Margaret M. Byrne, Christina N. Daw, Harlan A. Nelson, Tracy H. Urech, Kenneth Pietz Ph.D., Laura A. Petersen M.D., M.P.H.
To develop and explore the characteristics of a novel “nearest neighbor” methodology for creating peer groups for health care facilities.
Data were obtained from the Department of Veterans Affairs (VA) databases.
Peer groups are developed by first calculating the multidimensional Euclidean distance between each of 133 VA medical centers based on 16 facility characteristics. Each medical center then serves as the center for its own peer group, and the nearest neighbor facilities in terms of Euclidean distance comprise the peer facilities. We explore the attributes and characteristics of the nearest neighbor peer groupings. In addition, we construct standard cluster analysis‐derived peer groups and compare the characteristics of groupings from the two methodologies.

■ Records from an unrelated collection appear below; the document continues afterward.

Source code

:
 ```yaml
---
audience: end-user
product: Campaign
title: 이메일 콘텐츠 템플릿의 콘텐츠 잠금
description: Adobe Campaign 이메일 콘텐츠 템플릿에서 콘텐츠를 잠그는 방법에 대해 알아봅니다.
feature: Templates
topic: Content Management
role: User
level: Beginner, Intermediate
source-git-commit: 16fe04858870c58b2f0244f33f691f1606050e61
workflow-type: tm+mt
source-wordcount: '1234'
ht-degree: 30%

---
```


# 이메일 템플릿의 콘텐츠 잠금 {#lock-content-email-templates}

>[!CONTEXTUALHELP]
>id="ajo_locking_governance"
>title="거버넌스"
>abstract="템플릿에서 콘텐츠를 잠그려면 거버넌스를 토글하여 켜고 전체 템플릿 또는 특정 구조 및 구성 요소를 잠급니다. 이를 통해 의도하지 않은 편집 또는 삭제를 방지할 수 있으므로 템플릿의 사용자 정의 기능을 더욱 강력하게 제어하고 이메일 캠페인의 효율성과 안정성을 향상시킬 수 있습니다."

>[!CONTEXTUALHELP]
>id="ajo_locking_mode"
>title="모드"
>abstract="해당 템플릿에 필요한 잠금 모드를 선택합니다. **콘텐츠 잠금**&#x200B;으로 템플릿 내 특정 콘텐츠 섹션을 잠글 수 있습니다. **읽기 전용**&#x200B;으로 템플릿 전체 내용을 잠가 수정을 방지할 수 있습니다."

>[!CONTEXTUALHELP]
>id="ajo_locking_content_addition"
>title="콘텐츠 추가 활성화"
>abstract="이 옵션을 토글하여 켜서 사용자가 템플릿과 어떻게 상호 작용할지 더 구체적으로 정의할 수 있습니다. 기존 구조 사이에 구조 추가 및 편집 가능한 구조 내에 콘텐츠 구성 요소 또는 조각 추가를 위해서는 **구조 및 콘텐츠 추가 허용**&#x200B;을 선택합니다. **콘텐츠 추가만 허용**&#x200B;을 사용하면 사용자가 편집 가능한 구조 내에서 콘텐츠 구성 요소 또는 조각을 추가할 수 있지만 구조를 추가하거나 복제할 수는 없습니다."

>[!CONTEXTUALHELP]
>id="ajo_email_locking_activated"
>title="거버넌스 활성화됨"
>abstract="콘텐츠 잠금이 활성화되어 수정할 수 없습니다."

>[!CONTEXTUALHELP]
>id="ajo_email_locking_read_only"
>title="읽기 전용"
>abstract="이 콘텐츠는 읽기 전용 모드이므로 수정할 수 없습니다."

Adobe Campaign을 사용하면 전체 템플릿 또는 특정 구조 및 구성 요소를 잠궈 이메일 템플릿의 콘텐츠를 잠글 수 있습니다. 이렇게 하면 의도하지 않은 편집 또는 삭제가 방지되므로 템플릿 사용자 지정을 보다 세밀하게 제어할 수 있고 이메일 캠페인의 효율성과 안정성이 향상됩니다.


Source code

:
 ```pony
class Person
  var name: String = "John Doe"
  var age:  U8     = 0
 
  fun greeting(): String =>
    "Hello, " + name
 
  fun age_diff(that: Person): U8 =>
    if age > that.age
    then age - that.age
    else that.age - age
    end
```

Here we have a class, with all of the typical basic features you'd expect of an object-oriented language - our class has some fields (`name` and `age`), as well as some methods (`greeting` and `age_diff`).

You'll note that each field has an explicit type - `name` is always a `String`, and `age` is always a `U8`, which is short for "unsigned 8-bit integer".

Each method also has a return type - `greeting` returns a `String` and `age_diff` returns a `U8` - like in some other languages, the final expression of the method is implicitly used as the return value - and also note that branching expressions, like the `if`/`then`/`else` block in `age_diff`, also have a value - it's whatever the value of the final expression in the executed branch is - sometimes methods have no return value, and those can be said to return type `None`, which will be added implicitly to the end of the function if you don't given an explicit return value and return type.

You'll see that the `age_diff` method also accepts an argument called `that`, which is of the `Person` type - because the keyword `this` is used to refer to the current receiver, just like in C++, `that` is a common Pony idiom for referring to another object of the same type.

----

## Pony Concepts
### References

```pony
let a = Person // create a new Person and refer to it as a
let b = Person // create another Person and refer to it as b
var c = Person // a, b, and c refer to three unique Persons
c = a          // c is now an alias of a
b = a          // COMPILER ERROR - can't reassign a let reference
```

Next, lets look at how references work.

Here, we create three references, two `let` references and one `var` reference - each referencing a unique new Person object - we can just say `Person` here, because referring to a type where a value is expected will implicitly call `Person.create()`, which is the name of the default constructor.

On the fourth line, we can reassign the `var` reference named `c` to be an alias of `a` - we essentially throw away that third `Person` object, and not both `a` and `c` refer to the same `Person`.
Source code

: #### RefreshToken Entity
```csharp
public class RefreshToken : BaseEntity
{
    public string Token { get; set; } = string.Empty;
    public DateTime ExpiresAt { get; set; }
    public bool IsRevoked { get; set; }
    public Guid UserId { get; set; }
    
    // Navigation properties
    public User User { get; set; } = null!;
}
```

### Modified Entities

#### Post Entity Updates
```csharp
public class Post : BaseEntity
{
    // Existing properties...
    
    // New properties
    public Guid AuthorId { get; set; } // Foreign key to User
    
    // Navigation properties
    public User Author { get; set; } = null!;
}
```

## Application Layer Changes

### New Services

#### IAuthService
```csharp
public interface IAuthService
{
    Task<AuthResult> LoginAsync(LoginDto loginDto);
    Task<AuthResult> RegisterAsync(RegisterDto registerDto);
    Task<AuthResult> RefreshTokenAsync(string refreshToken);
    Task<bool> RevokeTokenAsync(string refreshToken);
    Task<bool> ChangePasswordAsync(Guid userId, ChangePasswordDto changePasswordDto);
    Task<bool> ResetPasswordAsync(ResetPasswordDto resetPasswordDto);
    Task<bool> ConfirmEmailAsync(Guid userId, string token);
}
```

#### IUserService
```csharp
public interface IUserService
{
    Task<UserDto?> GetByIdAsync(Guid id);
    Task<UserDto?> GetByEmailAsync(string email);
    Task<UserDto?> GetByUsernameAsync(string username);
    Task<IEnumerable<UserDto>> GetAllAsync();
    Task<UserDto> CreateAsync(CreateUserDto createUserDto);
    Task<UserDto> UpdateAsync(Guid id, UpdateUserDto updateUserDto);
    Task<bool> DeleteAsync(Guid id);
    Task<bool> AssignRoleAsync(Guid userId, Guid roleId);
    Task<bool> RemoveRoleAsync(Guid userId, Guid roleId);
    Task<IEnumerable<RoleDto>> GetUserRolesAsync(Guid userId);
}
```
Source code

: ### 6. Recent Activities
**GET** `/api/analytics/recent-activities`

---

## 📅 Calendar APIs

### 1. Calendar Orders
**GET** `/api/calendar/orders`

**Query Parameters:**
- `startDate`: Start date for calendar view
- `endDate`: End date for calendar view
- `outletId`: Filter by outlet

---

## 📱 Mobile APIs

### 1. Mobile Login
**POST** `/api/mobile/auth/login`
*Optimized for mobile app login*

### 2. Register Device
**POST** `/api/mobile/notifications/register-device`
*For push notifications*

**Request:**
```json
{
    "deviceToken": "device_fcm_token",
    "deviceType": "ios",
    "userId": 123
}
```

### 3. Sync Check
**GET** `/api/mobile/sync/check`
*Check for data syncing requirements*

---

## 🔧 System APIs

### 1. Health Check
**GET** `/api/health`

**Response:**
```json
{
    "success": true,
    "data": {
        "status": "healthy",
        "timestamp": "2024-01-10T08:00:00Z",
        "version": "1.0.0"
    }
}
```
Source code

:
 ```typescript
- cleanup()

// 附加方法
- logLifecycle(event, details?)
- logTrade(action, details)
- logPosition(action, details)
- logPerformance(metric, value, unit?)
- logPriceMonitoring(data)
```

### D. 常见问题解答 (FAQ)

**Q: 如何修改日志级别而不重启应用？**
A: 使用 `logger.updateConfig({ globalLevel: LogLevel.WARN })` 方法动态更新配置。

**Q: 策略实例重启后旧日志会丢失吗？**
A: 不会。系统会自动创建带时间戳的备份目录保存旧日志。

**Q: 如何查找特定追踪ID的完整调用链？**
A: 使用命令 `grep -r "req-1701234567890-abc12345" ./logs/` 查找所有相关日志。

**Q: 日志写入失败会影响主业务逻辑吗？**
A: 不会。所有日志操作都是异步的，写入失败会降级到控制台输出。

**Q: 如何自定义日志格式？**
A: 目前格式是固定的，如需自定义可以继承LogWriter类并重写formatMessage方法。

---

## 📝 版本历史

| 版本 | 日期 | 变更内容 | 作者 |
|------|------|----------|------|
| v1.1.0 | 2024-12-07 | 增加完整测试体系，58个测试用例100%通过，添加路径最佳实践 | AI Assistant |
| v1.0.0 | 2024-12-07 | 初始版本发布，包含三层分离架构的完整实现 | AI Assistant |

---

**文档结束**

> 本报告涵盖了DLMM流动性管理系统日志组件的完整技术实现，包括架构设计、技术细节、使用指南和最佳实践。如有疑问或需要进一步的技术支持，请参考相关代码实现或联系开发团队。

The novel peer group methodology presented here results in groups where each medical center is at the center of its own peer group. Possible advantages over other peer group methodologies are that facilities are never on the “edge” of a group and group size—and thus group dispersion—is determined by the researcher. Peer groups with these characteristics may be more appealing to some researchers and administrators than standard cluster analysis and may thus strengthen organizational buy‐in for financial and quality comparisons.